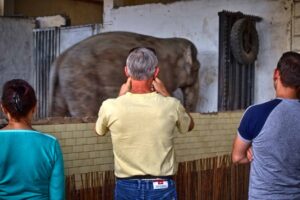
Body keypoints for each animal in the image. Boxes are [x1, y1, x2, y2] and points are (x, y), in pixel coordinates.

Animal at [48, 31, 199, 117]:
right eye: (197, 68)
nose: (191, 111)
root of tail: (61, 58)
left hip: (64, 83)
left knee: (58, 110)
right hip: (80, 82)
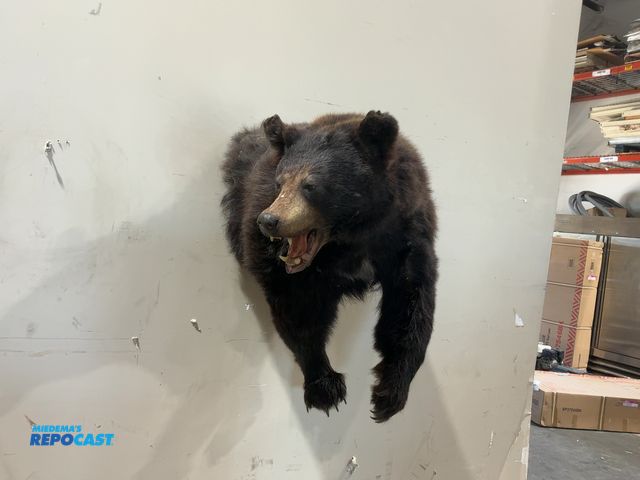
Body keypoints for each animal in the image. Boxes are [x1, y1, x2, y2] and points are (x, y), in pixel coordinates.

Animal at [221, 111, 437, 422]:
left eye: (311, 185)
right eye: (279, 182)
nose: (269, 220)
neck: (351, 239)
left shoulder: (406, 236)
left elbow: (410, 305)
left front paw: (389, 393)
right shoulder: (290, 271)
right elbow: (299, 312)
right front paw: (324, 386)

+ + + + +

## [Task brief]
Where the data contains an image, skip the image and copy everything else exactly as it appears.

## [Final answer]
Body keypoints for each animal in the image. Boxes are [x1, y1, x2, y2] and points are (x, y), in pixel coordinates.

Animal at [48, 31, 199, 117]:
right eye: (197, 68)
nose: (191, 111)
root of tail: (61, 58)
left hip: (64, 83)
left knee: (58, 110)
right hip: (80, 82)
Body keypoints for each animal in the image. Boxes are [x1, y1, x2, y2] and points are (x, y), in pixel coordinates.

Animal at [221, 111, 437, 422]:
left eye: (311, 185)
right eye: (279, 182)
nose: (269, 220)
neck: (351, 239)
left shoulder: (406, 236)
left elbow: (410, 305)
left front paw: (389, 393)
right shoulder: (290, 271)
right elbow: (299, 312)
right front paw: (324, 386)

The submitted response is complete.